Materials and methods
C. elegans strains
C. elegans strains used in this study (Supplemental Tables S1, S2) were maintained at 20°C. A transposon-based strategy (Frokjaer-Jensen et al. 2008) was used to insert transgenes at a single locus in the genome. The details on strain construction are described in the Supplemental Material.
RNAi
For RNAi, dsRNAs (Supplemental Table S3) were injected into L4 worms and incubated for 40–48 h at 20°C before imaging. For double RNAi, dsRNAs were mixed in equal ratios, with a final concentration of >0.7 mg/mL for each dsRNA.
Imaging
Time-lapse imaging was performed on either a deconvolution microscope (DeltaVision Elite, Applied Precision) equipped with a CCD camera (pco.edge 5.5 sCMOS, PCO) and a 60× 1.42 NA plan apo N objective (Olympus) or an Andor Revolution XD confocal system (Andor Technology) with a spinning-disk confocal scanner unit (CSU-10, Yokogawa) mounted on an inverted microscope (Nikon, TE2000-E).

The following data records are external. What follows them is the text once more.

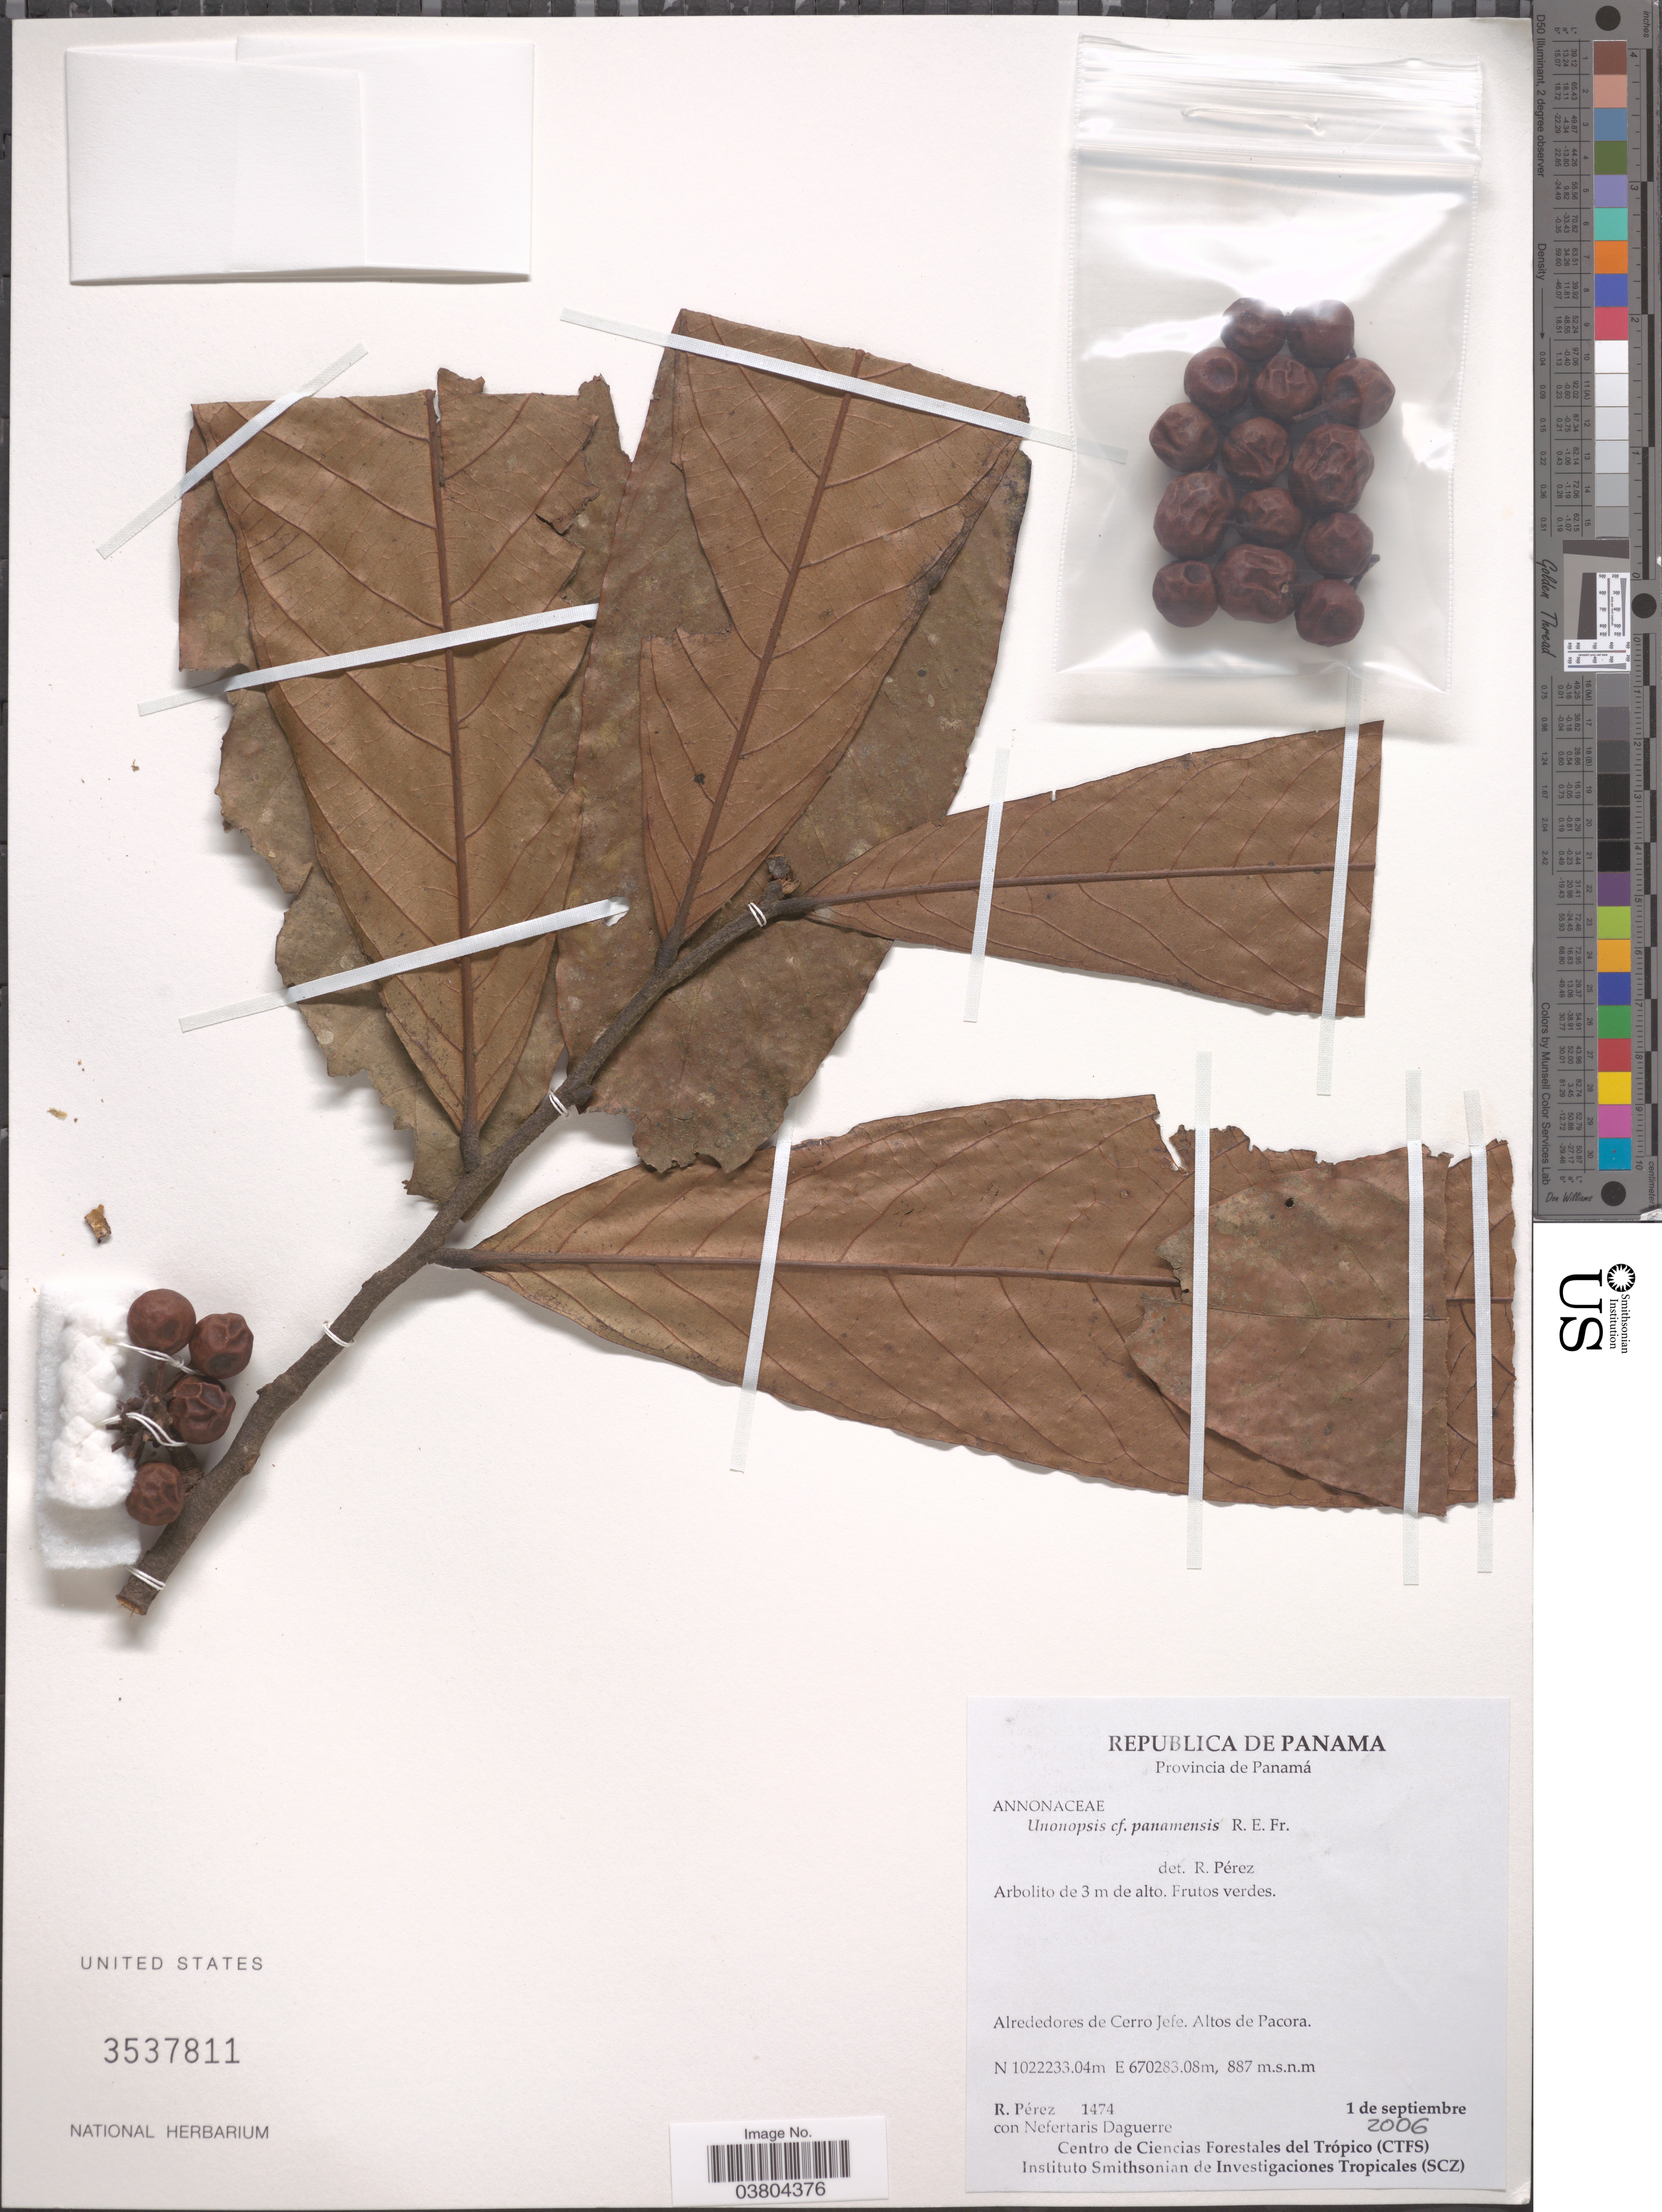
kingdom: Plantae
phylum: Tracheophyta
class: Magnoliopsida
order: Magnoliales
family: Annonaceae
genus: Unonopsis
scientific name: Unonopsis panamensis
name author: R.E. Fr.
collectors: R. Perez & N. Daguerre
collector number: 1474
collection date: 2006-09-01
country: Panama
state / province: Panamá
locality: Alrededores de Cerro Jefe. Altos de Pacora.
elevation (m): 887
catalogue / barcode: US 3537811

Specific imaging conditions are detailed in the Supplemental Material.
Supplementary Material
Acknowledgments
We thank Matilde Galli and David Morgan for the Apc1MAT-2::GFP strain, the Caenorhabditis Genetics Center for providing mutant strains, and members of the Desai and Oegema laboratories for helpful discussions. This work was supported by a National Institutes of Health grant (GM074215) to A.D. P.L.-G. was supported by a Pew Latin American fellowship. F.M. was supported by the Deutsche Forschungsgemeinschaft (ME 4713/1-1). A.D. and K.O. received salary and other support from the Ludwig Institute for Cancer Research.
Footnotes
Supplemental material is available for this article.